Standing in Old Market Square, it might not feel like a bustling literary world is close at hand.
But if you head down an alleyway next to a games arcade, and stroll past some industrial wheelie bins, you’ll find a unique bookshop that’s on a mission to change the world.
Five Leaves Bookshop doesn’t just trade in books. As a radical bookseller, the mission statement goes much further – they use literature as a driver of progressive political action.
Their shelves heave with titles on issues as broad as queer culture, spirituality, the Roma community, Jewish interests and good old-fashioned socialism.
To call it a cacophony of outsider voices might actually be an understatement.
It’s an eclectic mix that has found love from customers and critics alike.
Five Leaves have just made the regional shortlist for the British Book Awards Independent Bookshop of the Year for the fourth year running.
In fact, they brought home the national prize last year, being named the best independent in the business.
For Leah, a bookseller and events manager at Five Leaves, the awards have been a chance to amplify the shop’s work, both in Nottingham and further afield.
“We’ve had a lot of favourable press since it happened and an increase in customers, in sales, in people coming to our events,” she says.
“We’ve had a lot of support from Nottingham people in general.”
Not that Five Leaves was lacking in ardent fans before it won critical acclaim.
Their events regularly sell out and if you spend just ten minutes in the shop and you’ll see someone popping in for a chat with one of the booksellers.
Leah agrees and says: “We’ve got a core base of customers who buy books here and will only buy books here, who will source books from other places and then buy them here.
“We haven’t got favourites – but we’ve got regulars, I suppose that’s the right way of putting it,” she adds with a smile.
It’s clear that community is at the heart of Five Leaves’ ethos.
Books are the medium of choice, but the focus is helping people, whether that be highlighting injustice, preaching inclusivity or bridging gaps between cultures.
That’s why Leah believes Five Leaves is so important.
“Conversations and protest need to happen and this is a safe space where people can come and do that without fear of reprisal,” she says.
“We pride ourselves on being LGBTQ friendly and this is a safe space for people who are trans to come and talk.”
Though the bookshop opened in 2013, Five Leaves have been publishing books since 1996.
Over 200 titles have now made their way off their printing presses, from A Brief History of Whistling to The Anarchist Past and Other Essays.
With these volumes in the hands of readers across the world, the press is just one way Five Leaves makes an impact outside Nottinghamshire.
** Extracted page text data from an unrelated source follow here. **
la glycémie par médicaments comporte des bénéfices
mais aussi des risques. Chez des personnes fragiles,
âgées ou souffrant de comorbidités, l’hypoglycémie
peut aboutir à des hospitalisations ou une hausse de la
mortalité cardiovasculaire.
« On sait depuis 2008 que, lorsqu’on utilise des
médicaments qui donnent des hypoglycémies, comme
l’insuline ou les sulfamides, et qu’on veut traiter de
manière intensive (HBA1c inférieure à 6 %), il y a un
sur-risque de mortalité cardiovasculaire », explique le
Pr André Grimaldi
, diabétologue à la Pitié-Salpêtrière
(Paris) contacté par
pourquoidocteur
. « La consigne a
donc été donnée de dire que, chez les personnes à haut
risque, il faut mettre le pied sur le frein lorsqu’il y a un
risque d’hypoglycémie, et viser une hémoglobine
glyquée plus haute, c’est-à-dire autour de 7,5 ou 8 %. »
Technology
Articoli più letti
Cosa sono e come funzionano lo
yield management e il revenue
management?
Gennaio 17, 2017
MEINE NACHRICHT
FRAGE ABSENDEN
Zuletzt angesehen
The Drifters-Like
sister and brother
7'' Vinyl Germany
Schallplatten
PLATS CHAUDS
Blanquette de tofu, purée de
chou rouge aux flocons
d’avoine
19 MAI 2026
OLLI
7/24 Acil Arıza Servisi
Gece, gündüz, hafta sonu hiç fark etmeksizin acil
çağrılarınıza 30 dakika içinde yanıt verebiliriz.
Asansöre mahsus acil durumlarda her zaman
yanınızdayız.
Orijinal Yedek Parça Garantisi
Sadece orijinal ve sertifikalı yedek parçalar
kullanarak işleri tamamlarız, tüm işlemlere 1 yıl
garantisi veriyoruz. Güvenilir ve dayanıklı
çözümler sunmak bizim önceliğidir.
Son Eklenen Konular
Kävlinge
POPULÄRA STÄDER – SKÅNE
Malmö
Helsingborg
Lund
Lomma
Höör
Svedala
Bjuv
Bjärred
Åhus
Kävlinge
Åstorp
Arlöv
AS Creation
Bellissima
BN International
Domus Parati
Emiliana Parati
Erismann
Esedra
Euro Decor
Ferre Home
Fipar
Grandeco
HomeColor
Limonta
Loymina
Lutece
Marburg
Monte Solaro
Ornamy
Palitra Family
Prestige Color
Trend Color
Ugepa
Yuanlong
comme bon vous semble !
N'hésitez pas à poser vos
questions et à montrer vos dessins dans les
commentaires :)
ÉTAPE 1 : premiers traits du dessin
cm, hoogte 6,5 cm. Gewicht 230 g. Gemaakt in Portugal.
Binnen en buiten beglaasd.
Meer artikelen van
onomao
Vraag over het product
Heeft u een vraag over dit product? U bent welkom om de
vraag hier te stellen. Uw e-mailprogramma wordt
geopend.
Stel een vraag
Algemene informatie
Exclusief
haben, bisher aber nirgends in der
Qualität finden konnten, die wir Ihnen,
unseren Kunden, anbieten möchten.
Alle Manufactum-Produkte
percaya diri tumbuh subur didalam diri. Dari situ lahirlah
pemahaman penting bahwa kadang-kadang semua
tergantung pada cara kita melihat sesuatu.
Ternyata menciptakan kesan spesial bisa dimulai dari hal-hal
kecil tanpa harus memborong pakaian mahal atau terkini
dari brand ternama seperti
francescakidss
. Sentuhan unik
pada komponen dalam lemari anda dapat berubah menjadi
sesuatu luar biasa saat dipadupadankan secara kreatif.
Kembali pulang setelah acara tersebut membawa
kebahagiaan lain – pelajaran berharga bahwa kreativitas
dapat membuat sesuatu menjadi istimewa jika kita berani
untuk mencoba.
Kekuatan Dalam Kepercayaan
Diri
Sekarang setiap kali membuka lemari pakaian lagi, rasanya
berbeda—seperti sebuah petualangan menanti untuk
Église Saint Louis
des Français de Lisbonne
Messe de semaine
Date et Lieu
The shop have also organised the Feminist Book Fortnight since 2018, a nationwide campaign which runs in over 50 independent bookshops and libraries across the country.
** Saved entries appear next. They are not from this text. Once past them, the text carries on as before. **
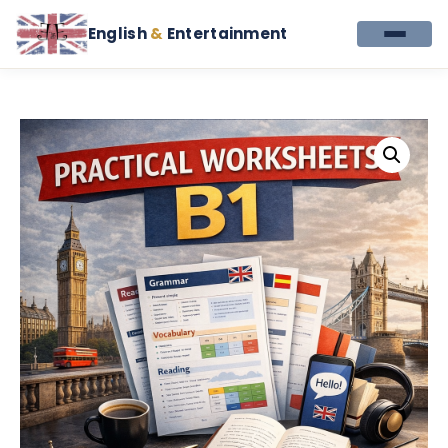
English
&
Entertainment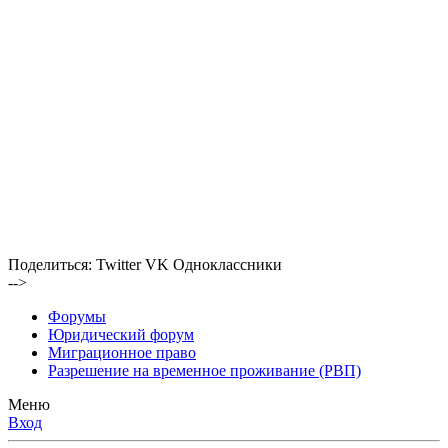
Поделиться:
Twitter
VK
Одноклассники
-->
Форумы
Юридический форум
Миграционное право
Разрешение на временное проживание (РВП)
Меню
Вход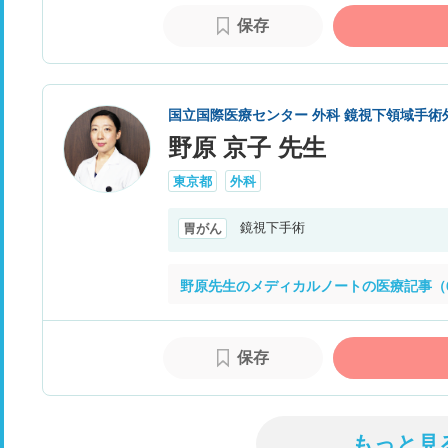
保存
国立国際医療センター 外科 鏡視下領域手術
野原 京子 先生
東京都
外科
鏡視下手術
胃がん
野原先生のメディカルノートの医療記事（
保存
もっと見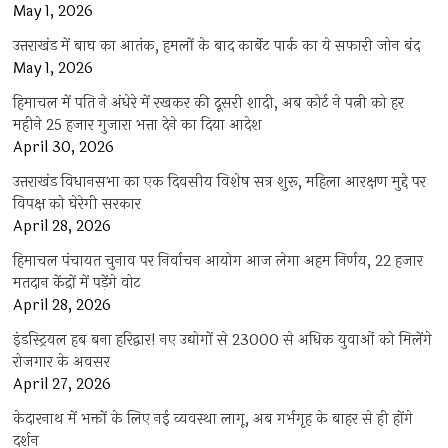
May 1, 2026
उत्तराखंड में बाघ का आतंक, हमलों के बाद कार्बेट पार्क का ये सफारी जोन बंद
May 1, 2026
हिमाचल में पति ने अंधेरे में रखकर की दूसरी शादी, अब कोर्ट ने पत्नी को हर
महीने 25 हजार गुजारा भत्ता देने का दिया आदेश
April 30, 2026
उत्तराखंड विधानसभा का एक दिवसीय विशेष सत्र शुरू, महिला आरक्षण मुद्दे पर
विपक्ष को घेरेगी सरकार
April 28, 2026
हिमाचल पंचायत चुनाव पर निर्वाचन आयोग आज लेगा अहम निर्णय, 22 हजार
मतदान केंद्रों में पड़ेंगे वोट
April 28, 2026
इंडस्ट्रियल हब बना हरिद्वार! नए उद्योगों से 23000 से अधिक युवाओं को मिलेंगे
रोजगार के अवसर
April 27, 2026
केदारनाथ में भक्तों के लिए नई व्यवस्था लागू, अब गर्भगृह के बाहर से ही होंगे
दर्शन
From Glasgow to the Isle of Man, Five Leaves is helping Nottingham make its mark on the written world.
In fact, Five Leaves is just part of Nottingham’s “flowering” literary renaissance since the 2000s, according to David Belbin, a novelist who has lived in the city for over 40 years.
Though Lord Byron of Newstead Abbey shocked Regency England and Eastwood-bred DH Lawrence’s orgasmic novels left him facing an obscenity trial, Nottingham hasn’t shouted its radical literary heritage as loudly as other cities have.
But after becoming a UNESCO City of Literature in 2015 – one of only 28 across the globe – that has begun to change.
“We still feel like underdogs in Nottingham, but now we’re world class underdogs,” says David, who led the campaign for Nottingham’s bookish title and chairs the Nottingham City of Literature organisation.

David says the city’s character is “contrarian and egalitarian”, and it’s clear that world acclaim has not dampened this.
“As a City of Lit, we’re unique in putting a focus on literacy,” he explains.
“When I told the other cities of lit that we were committed to this, I was told it was too hard.
“I think hard things are the only ones worth doing.”
Bookshops, alongside libraries, are crucial to building literacy and other reading skills, without which David says “it’s hard to live a fulfilled life”.
David is keen to sing the praises of Five Leaves in particular – he visits most weeks for events and likens the shop to a “feisty infant”.
He explains: “Five Leaves and, before it, Mushroom Bookshop have been incredibly important to a lot of us.
“They’re very supportive of the local literature scene.
“Their success is down to their being driven by passion rather than profit.”
It’s this passion and upstart energy that seems to unite Nottingham’s literary community.
A poetry scene flourishes here, with readings of established and newer writers both well-attended, whilst the Nottingham Zine Library – currently housed within the Nottingham Contemporary – hosts a vivid collection of disruptive creations.
Through all these ventures runs a belief that literature really can change the world, if we give it half a chance.
In which case, with the success of Five Leaves and such a bevy of other progressive literary projects on the go, Nottingham should be ready to get a whole lot more radical.